More recently in Armenia, the ME&A-led, USAID-funded Advanced Science and Partnerships for Integrated Resource Development (ASPIRED) Project (2015 to 2021) helped the Government of Armenia manage competing interests standing in the way of sustainable water resource use in the Ararat Valley. The country’s traditional breadbasket, the Ararat Valley began facing a water shortage in the early 2000s when fish farming emerged as a primary industry. Using another data-driven localization approach, the ME&A-led team – made up entirely of host country nationals – leveraged partnerships and collaboration to:

  • Help the Government of Armenia update its water-use monitoring systems and permit compliance policies to better serve the Ararat Valley’s competing water needs
  • Equip the government with state-of-the-art modeling software, tools, and techniques for real-time monitoring of the Ararat Valley’s hydrological system, including several of the largest fish farms
  • Pilot innovations for sustainable fish farming, such as reusing discharge water from fish farms for irrigation, using local contractors
  • Pilot more reliable, energy efficient ways to provide potable water and restore irrigation systems to at-risk communities across the Ararat Valley using local contractors

“As a U.S. small business, ME&A was able to make partnerships work on behalf of USAID within Armenia and beyond. ASPIRED collaborated with the Coca-Cola Hellenic Bottling Company, the U.S. Geological Survey, and the U.S. Global Development Lab while listening to local voices, leveraging funding during every phase of pilot projects from research to implementation, and providing rigorous environmental compliance and safety training,” said ME&A’s Chief Operating Officer Moenes E. Youannis. “The biggest accomplishment was equipping the Government of Armenia with the latest data it needs to make evidence-based, sustainable water allocation decisions going forward.”
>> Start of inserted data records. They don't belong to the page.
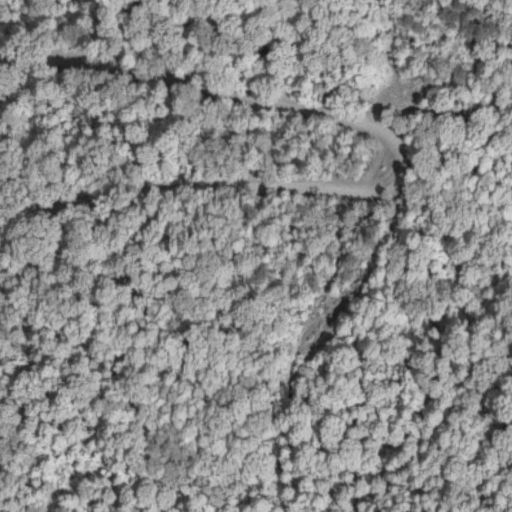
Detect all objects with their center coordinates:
road: (195, 79)
road: (449, 109)
road: (221, 182)
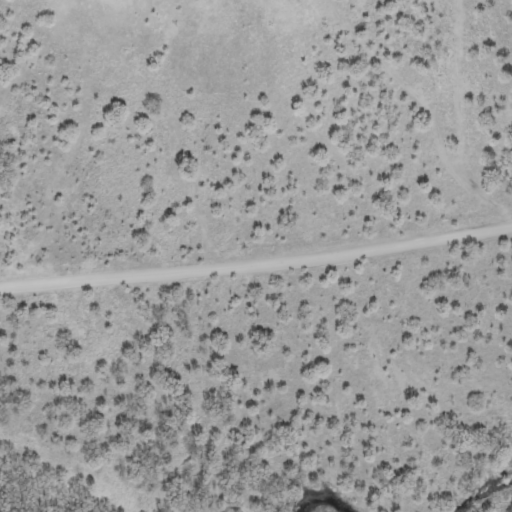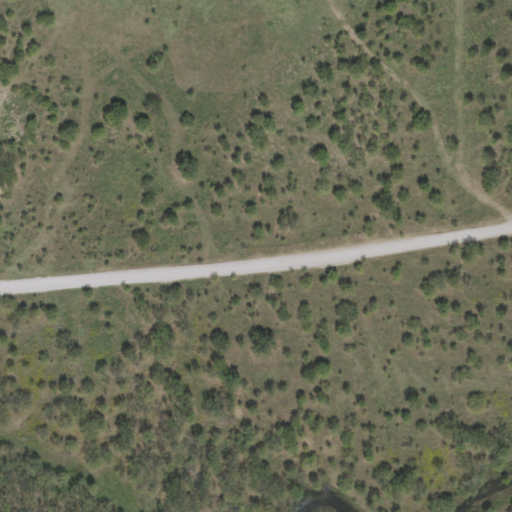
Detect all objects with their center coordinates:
road: (257, 271)
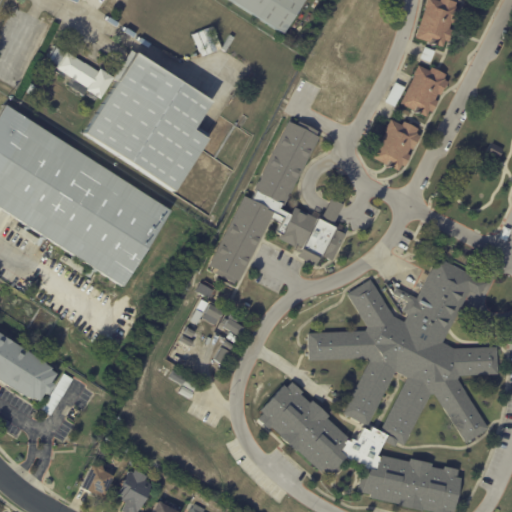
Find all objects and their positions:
building: (271, 11)
building: (433, 20)
building: (434, 21)
road: (21, 34)
road: (137, 45)
building: (425, 53)
building: (78, 72)
building: (29, 88)
building: (422, 89)
building: (422, 89)
building: (392, 94)
building: (141, 115)
building: (149, 121)
building: (394, 144)
building: (394, 144)
building: (493, 149)
road: (428, 165)
road: (313, 171)
building: (72, 199)
building: (72, 199)
road: (360, 201)
road: (331, 208)
building: (278, 209)
building: (277, 211)
road: (15, 261)
road: (284, 274)
road: (481, 297)
building: (199, 311)
building: (210, 314)
building: (213, 314)
building: (233, 317)
building: (231, 325)
building: (233, 326)
building: (190, 331)
building: (232, 337)
building: (186, 341)
building: (228, 345)
building: (410, 352)
building: (220, 355)
building: (221, 356)
building: (23, 370)
building: (23, 370)
building: (190, 384)
building: (388, 389)
building: (186, 391)
building: (57, 394)
road: (237, 420)
road: (44, 437)
building: (356, 455)
building: (133, 463)
building: (95, 480)
building: (97, 480)
building: (131, 490)
building: (134, 491)
road: (25, 493)
building: (160, 508)
building: (163, 508)
building: (195, 508)
building: (197, 509)
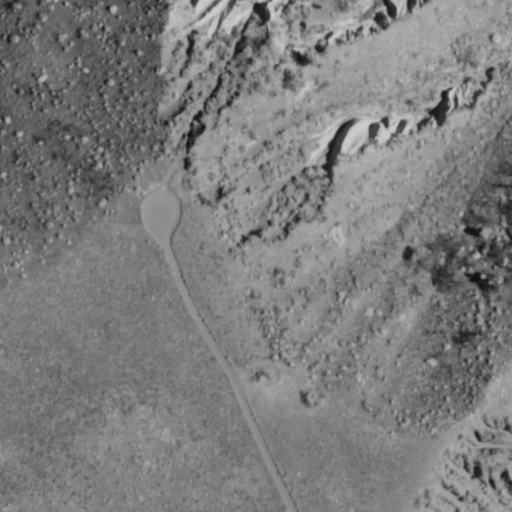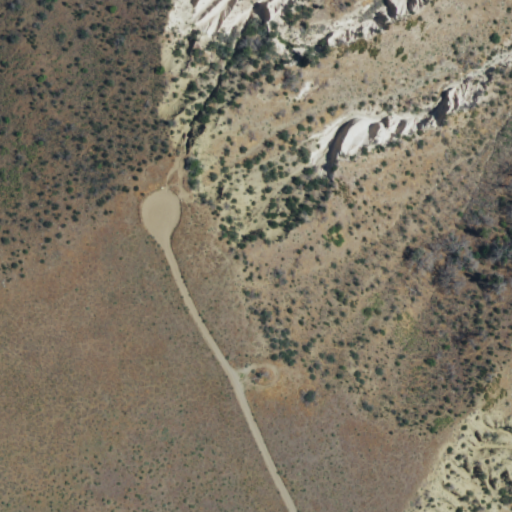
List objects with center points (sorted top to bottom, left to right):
road: (205, 327)
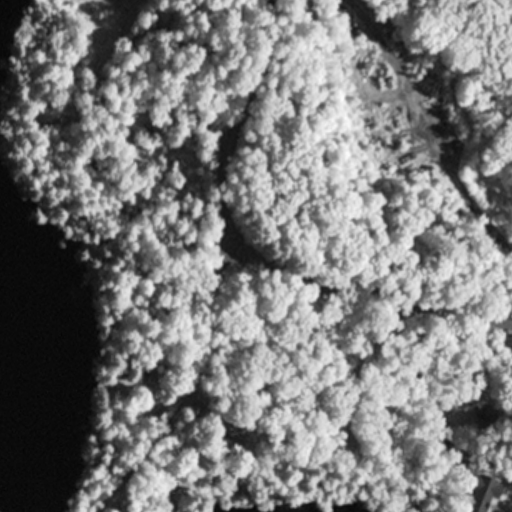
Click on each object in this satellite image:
road: (385, 42)
road: (95, 70)
road: (251, 249)
road: (311, 379)
road: (177, 381)
road: (383, 388)
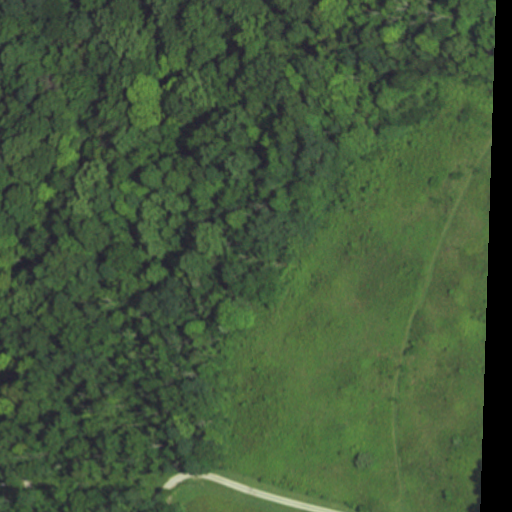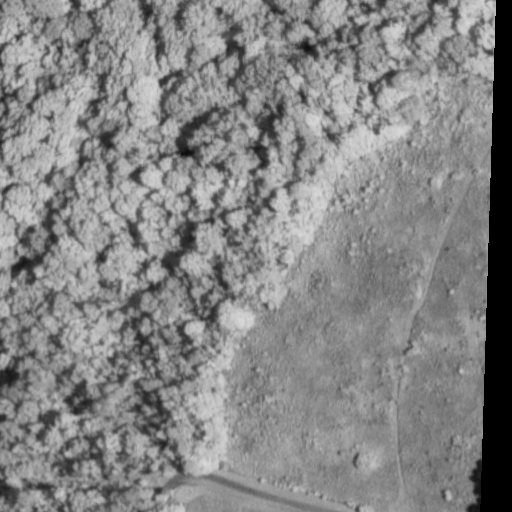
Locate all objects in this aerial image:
road: (47, 353)
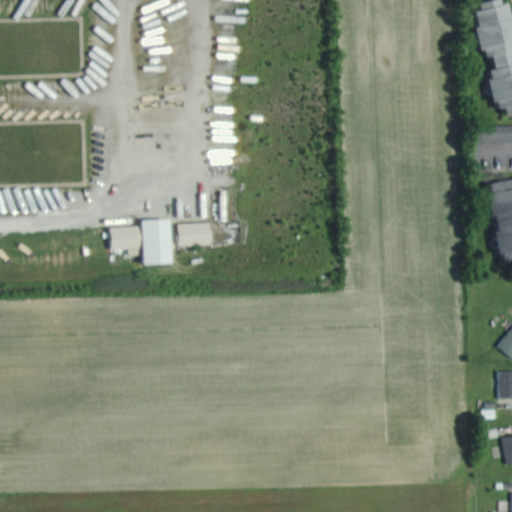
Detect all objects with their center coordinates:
building: (499, 45)
building: (503, 131)
building: (504, 213)
building: (197, 232)
building: (129, 237)
building: (159, 239)
building: (508, 343)
building: (506, 382)
building: (509, 445)
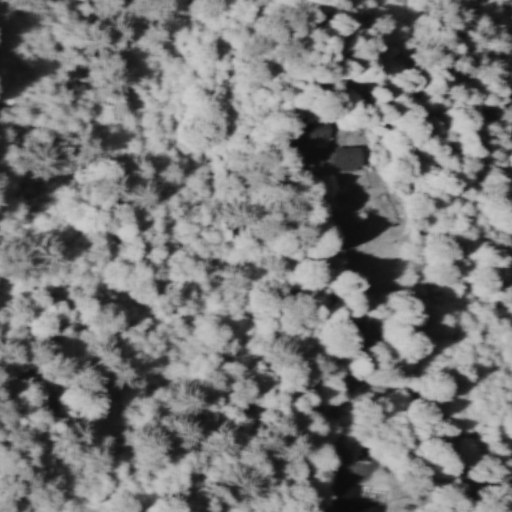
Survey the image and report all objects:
building: (349, 158)
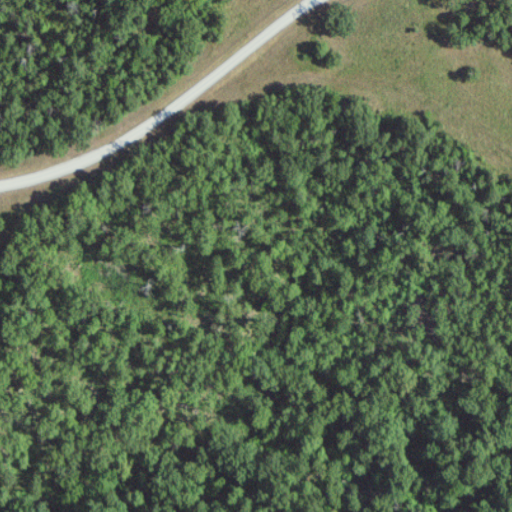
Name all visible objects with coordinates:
road: (173, 117)
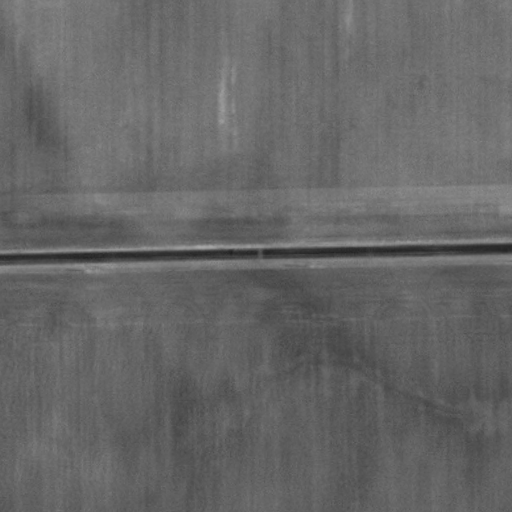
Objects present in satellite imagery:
road: (256, 250)
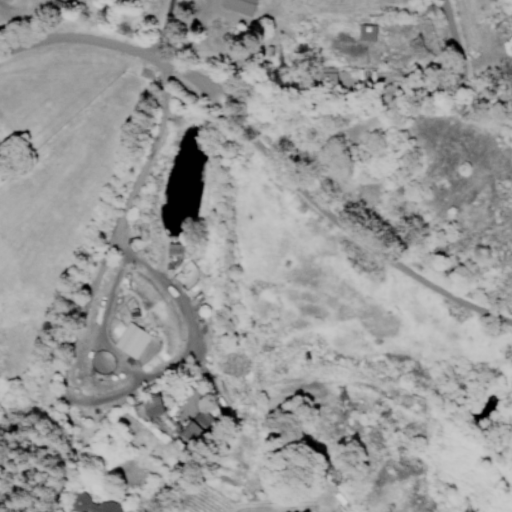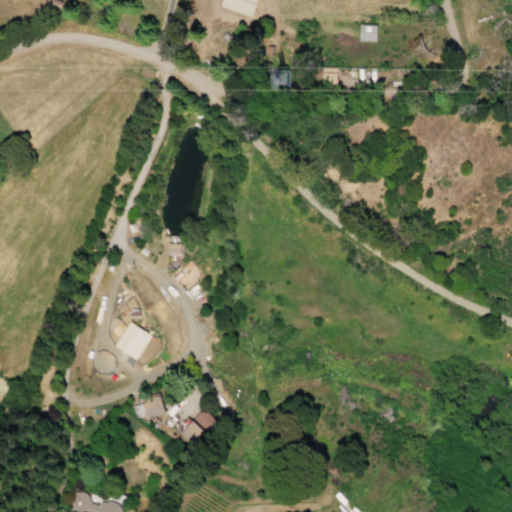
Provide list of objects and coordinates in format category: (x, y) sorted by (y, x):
building: (237, 6)
road: (158, 32)
building: (365, 33)
road: (183, 35)
road: (103, 50)
power tower: (281, 73)
road: (372, 93)
road: (341, 227)
building: (171, 248)
road: (95, 285)
building: (130, 340)
building: (150, 406)
building: (195, 426)
building: (101, 506)
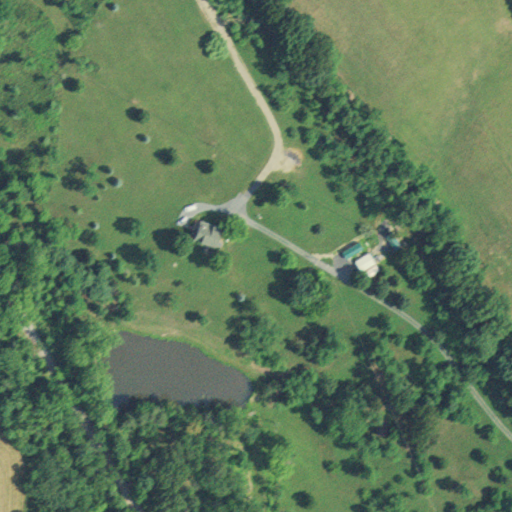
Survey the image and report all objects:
building: (362, 261)
road: (72, 400)
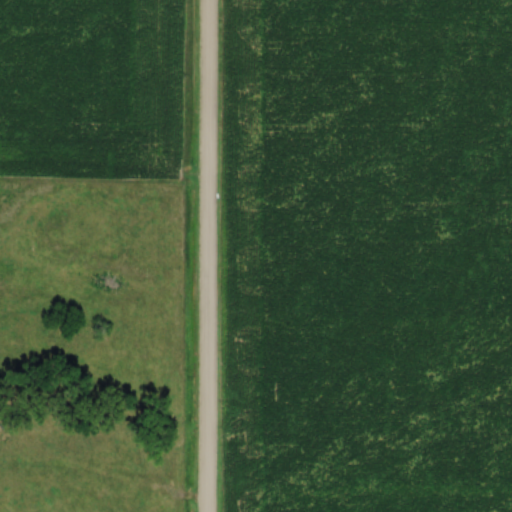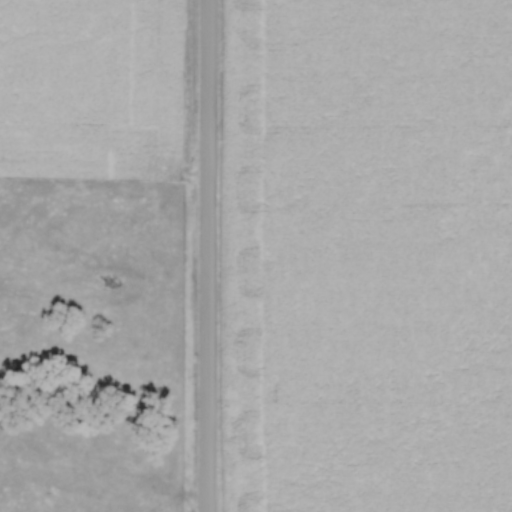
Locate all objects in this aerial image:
road: (217, 256)
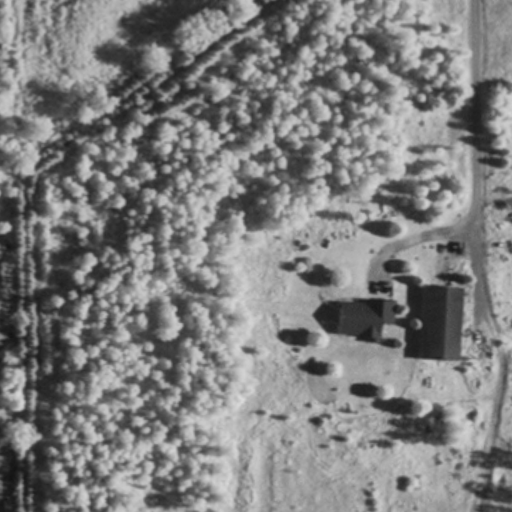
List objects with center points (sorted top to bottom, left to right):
road: (472, 125)
building: (501, 186)
building: (363, 315)
building: (359, 317)
building: (435, 322)
building: (439, 322)
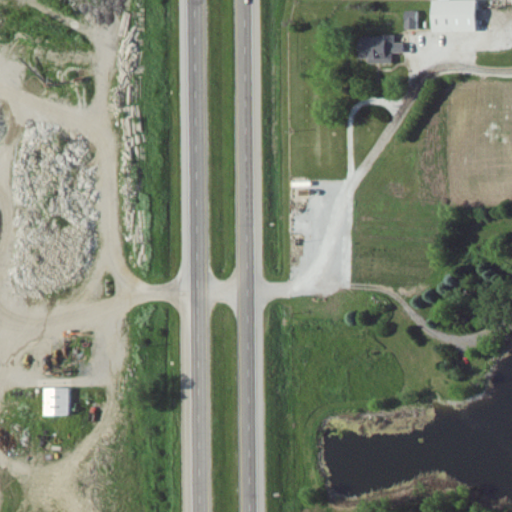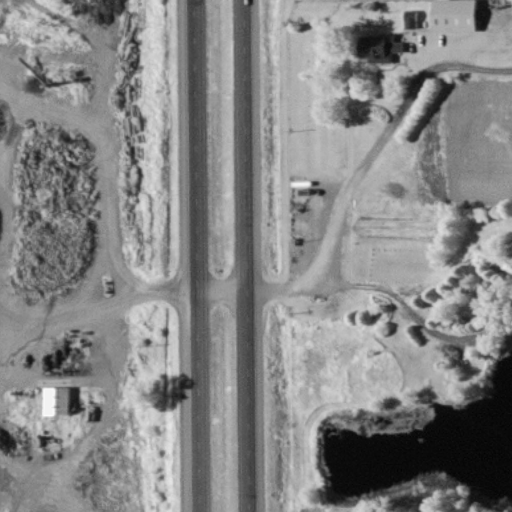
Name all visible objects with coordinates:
building: (458, 16)
building: (414, 20)
building: (383, 49)
road: (392, 121)
road: (200, 255)
road: (252, 255)
building: (62, 402)
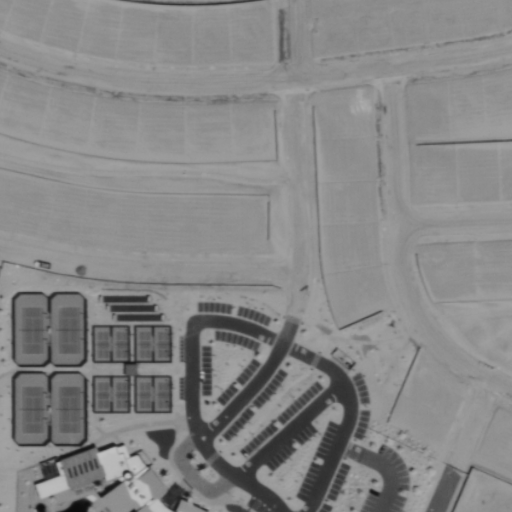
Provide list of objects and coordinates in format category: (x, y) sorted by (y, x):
road: (255, 87)
road: (297, 136)
road: (457, 230)
road: (405, 259)
road: (149, 269)
road: (294, 311)
road: (341, 384)
road: (189, 387)
road: (243, 398)
road: (287, 430)
road: (465, 448)
road: (383, 467)
road: (187, 480)
road: (322, 480)
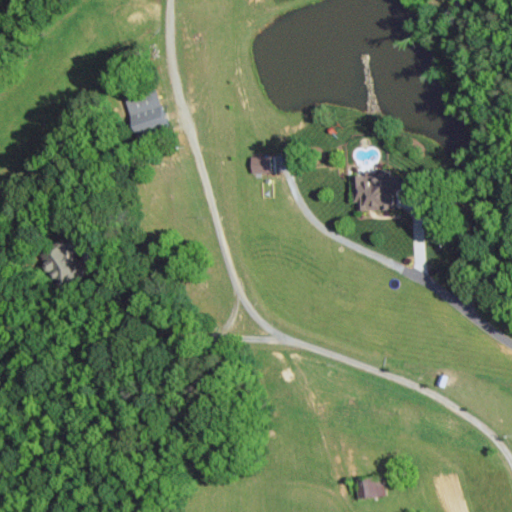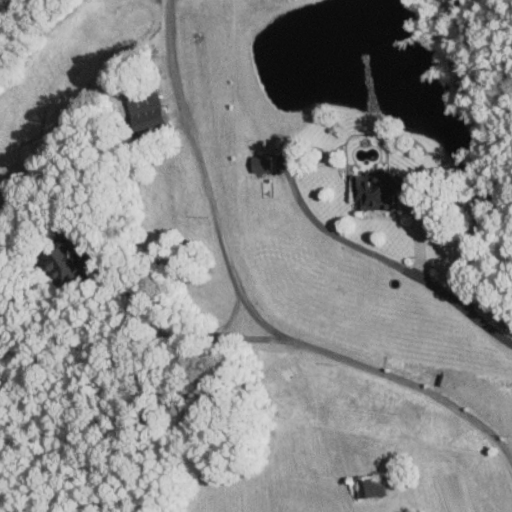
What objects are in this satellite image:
building: (144, 110)
building: (259, 162)
road: (205, 177)
building: (373, 190)
building: (64, 263)
road: (467, 309)
road: (157, 313)
road: (230, 316)
road: (247, 337)
road: (407, 381)
building: (367, 485)
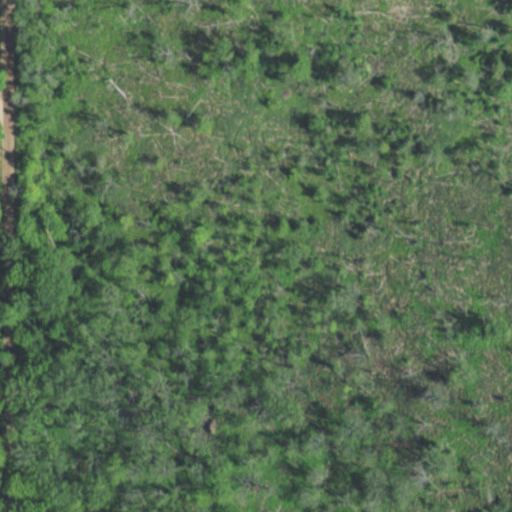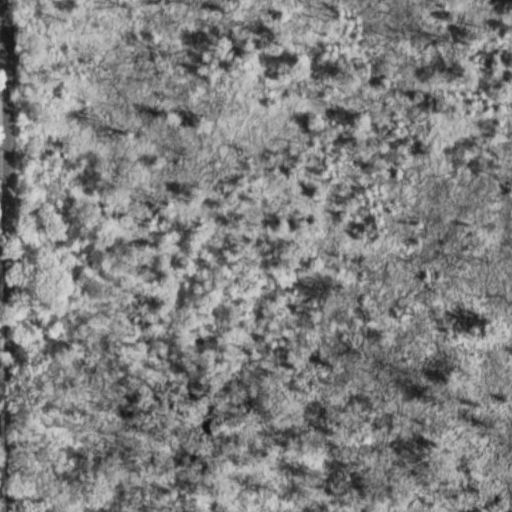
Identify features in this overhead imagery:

Another good example of U.S. small business leading the way in localization is ME&A’s work under the Georgia Human and Institutional Capacity Development 2020 Activity (2015 to 2020). The ME&A-led team – comprised entirely of host country nationals – assisted 37 USAID strategic partners increase their performance or reach organizational development goals. This included Georgian public/governmental institutions, civil society organizations, associations, human rights protection institutions, schools, and a university. Results included:

  • Developing a broad and deep base of capable local firms that can provide capacity-building services to USAID, the Government of Georgia, and Georgian recipients of services
  • Enabling 174 individual exchange visits to the United States on behalf of 10 USAID implementing partners in Georgia
  • Delivering a 12-module series of Human and Institutional Capacity Development (HICD) training courses to more than 100 participants from partner and subcontractor organizations
  • Training and mentoring 18 student interns

“Our Human and Institutional Capacity Development interventions in Georgia showed that institutional change and performance improvement through capacity building is possible only when you involve the local partners in the assessment of their own organizations and have their commitment to achieve the organizational changes recommended in the jointly developed solution packages,” Mr. Youannis said.

“We cannot leave it up to the experts and the diplomats…. We must offer people, not a vision merely of international development but a vision of inclusive development.”